* [Recorded information]:
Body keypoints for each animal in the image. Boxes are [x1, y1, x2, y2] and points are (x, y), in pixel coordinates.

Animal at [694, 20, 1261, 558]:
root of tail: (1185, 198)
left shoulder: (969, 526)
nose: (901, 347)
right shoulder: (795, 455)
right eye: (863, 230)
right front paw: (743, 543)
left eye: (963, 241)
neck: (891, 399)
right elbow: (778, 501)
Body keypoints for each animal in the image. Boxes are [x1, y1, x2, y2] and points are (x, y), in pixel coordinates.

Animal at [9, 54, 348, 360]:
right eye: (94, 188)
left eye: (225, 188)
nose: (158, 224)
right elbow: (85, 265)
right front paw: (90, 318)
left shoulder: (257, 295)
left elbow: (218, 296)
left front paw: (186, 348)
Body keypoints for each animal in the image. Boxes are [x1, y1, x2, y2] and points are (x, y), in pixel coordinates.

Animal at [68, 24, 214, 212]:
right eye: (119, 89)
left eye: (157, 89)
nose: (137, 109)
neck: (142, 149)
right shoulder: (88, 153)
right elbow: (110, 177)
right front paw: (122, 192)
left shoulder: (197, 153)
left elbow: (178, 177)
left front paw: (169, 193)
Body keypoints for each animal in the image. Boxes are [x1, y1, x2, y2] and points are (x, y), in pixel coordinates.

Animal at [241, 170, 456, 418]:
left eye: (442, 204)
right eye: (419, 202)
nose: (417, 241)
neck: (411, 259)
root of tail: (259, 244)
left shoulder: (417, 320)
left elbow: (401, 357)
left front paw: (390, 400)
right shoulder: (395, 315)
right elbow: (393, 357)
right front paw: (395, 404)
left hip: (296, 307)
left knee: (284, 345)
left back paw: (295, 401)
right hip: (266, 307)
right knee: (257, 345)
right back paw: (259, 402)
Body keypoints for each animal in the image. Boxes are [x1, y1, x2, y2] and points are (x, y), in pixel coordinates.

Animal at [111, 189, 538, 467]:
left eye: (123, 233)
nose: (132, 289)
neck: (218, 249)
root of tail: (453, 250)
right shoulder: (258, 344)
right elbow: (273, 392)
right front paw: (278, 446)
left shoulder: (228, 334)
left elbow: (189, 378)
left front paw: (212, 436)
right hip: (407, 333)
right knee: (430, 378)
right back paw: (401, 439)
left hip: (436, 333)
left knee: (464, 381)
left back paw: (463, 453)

---

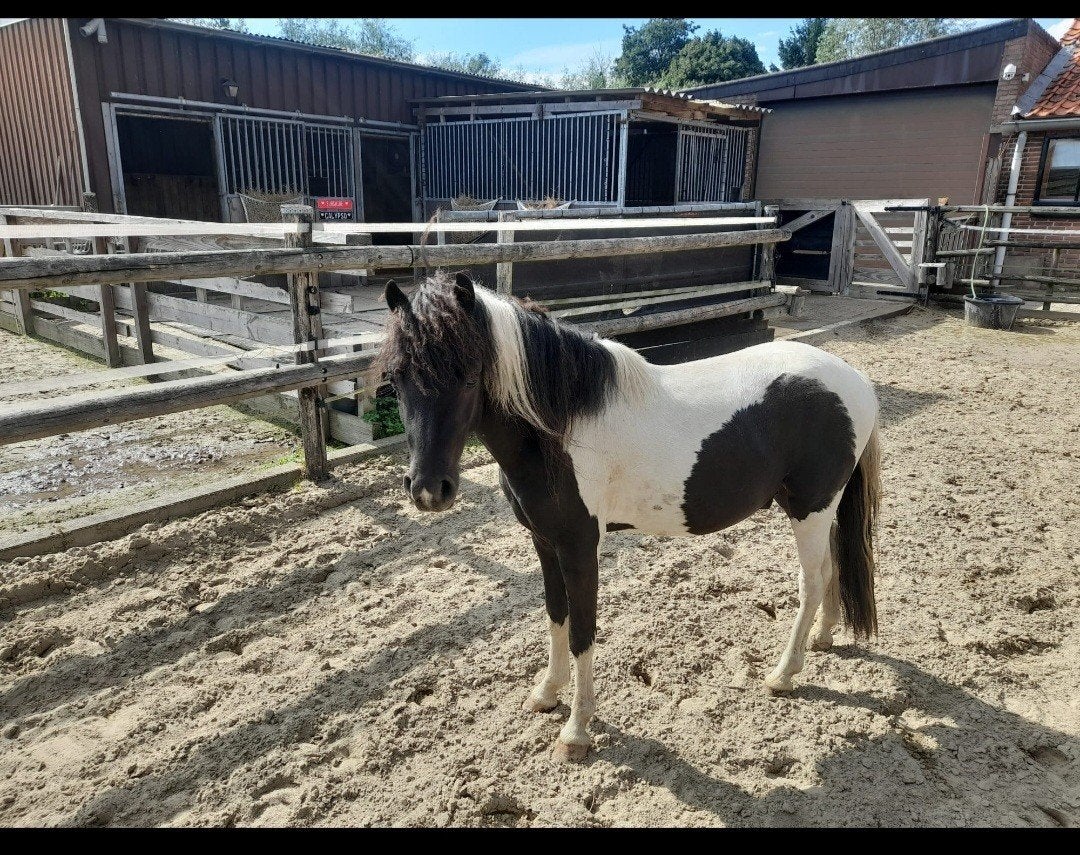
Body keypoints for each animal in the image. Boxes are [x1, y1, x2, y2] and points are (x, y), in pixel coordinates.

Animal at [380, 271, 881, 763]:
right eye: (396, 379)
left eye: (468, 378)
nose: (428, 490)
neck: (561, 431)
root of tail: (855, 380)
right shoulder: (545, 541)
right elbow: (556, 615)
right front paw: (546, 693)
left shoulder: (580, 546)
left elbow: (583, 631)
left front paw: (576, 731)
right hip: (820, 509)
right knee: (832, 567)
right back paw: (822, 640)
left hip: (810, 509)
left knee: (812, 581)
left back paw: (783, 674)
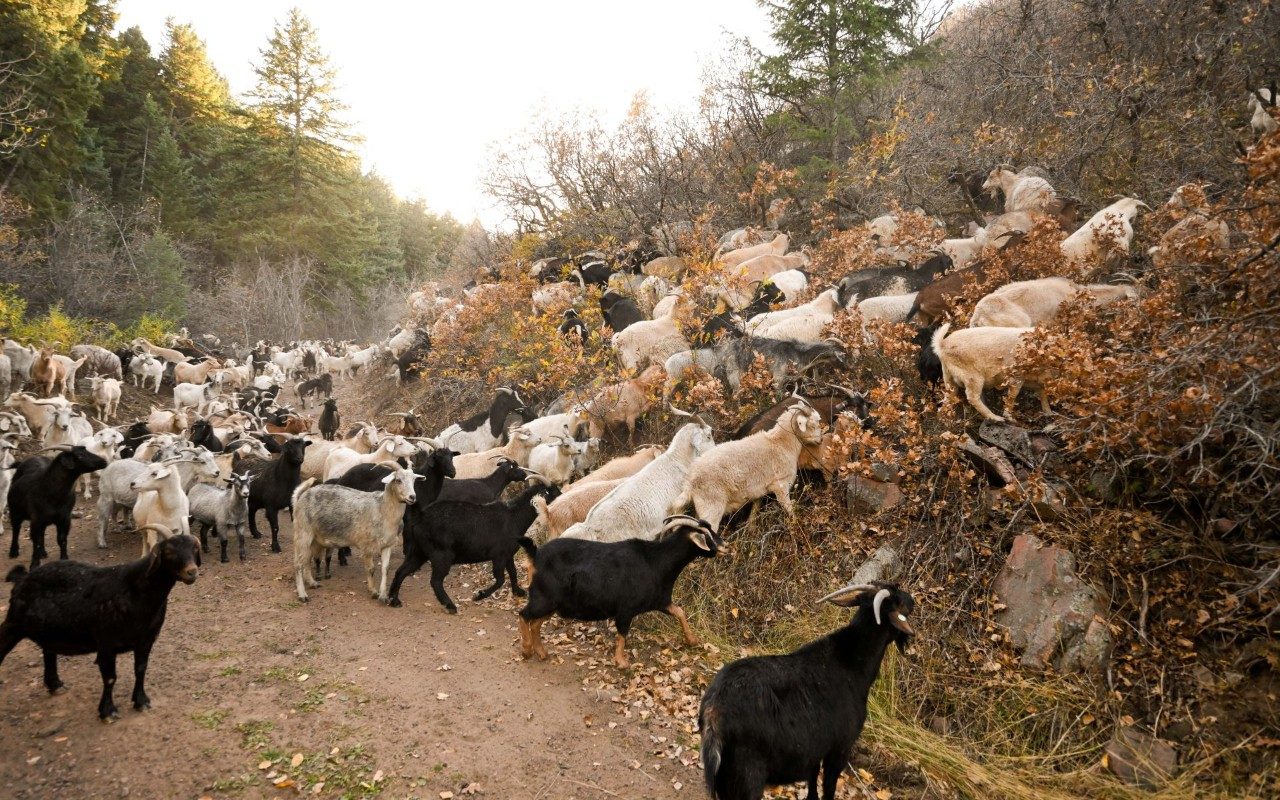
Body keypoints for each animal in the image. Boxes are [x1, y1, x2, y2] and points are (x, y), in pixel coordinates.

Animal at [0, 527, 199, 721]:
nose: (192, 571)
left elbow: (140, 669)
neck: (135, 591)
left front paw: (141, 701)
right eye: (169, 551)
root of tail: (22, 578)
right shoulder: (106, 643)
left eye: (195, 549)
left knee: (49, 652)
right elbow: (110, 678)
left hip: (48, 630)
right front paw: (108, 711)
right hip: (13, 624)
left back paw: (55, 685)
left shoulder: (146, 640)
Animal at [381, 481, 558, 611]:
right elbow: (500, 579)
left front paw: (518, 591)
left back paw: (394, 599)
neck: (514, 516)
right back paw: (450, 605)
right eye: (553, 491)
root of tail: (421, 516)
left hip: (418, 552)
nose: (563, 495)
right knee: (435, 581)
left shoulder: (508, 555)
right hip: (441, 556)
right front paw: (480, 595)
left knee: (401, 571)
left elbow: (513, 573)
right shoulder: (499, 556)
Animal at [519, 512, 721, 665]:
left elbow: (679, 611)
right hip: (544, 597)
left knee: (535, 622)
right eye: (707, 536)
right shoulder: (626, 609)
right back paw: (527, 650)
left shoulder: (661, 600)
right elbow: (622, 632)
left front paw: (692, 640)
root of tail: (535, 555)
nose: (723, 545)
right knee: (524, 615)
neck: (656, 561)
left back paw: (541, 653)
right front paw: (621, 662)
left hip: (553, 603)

* [What the task requires]: From the records above, copy exactly the stretch from the line holding "left back paw: (783, 674)" through the line holding "left back paw: (55, 685)", both ends included, without the pictures.

* [Answer to the exercise]:
left back paw: (783, 674)
Body keypoints for each animal in the image. Boxes are [x1, y1, x2, y2] and points are (x, y), in pixel coordinates.

Animal at [0, 527, 199, 721]:
nose: (192, 571)
left elbow: (140, 669)
neck: (135, 591)
left front paw: (141, 701)
right eye: (169, 551)
root of tail: (22, 578)
right shoulder: (106, 643)
left eye: (195, 549)
left knee: (49, 652)
right elbow: (110, 678)
left hip: (48, 630)
right front paw: (108, 711)
right hip: (13, 624)
left back paw: (55, 685)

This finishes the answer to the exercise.